## EXCERPT TO READ
Synthetic Data Generation¶
This guide covers generating synthetic training data for Free Transformer experiments and prototyping.
Overview¶
Synthetic data generation enables: - Fast prototyping: Test models without large datasets - Controlled experiments: Known data properties for analysis - Ablation studies: Isolate specific model behaviors - Development: Quick iteration during model development
Quick Start¶
Using Makefile¶
# Generate large synthetic dataset
make generate-data
# Generate small dataset for testing
make generate-data-small
Using Python Script¶
# Basic usage
python examples/generate_data.py --output-dir data/synthetic
# Custom parameters
python examples/generate_data.py \
--output-dir data/custom \
--vocab-size 5000 \
--seq-length 256 \
--num-train 10000 \
--num-val 1000 \
--seed 42
Data Generation Types¶
1. Random Token Sequences¶
Simple random sequences for basic testing:
from free_transformer.synthetic_data import generate_random_sequences
data = generate_random_sequences(
vocab_size=1000,
seq_length=128,
num_samples=5000,
seed=42
)

## WORK ITEM
Answer these questions from the synthetic data guide:
1. Which make command generates a small dataset for testing?
2. What value does the custom parameters example give for --num-val?
3. What seq_length is passed to generate_random_sequences?
The data are separate material with no link to the synthetic data guide.

## AVAILABLE DATA
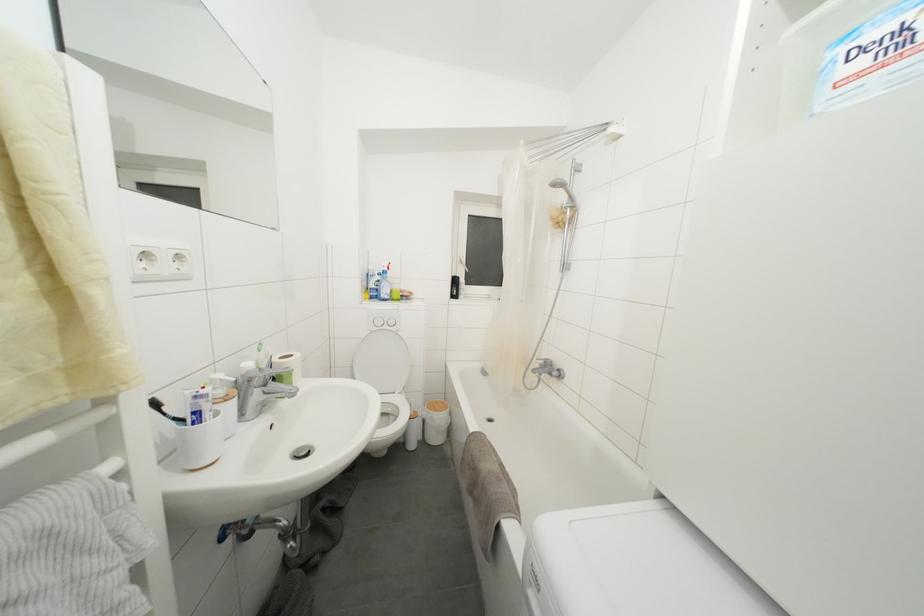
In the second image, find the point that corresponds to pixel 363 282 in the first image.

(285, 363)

## SOLUTION FOR THIS TASK
1. make generate-data-small
2. 1000
3. 128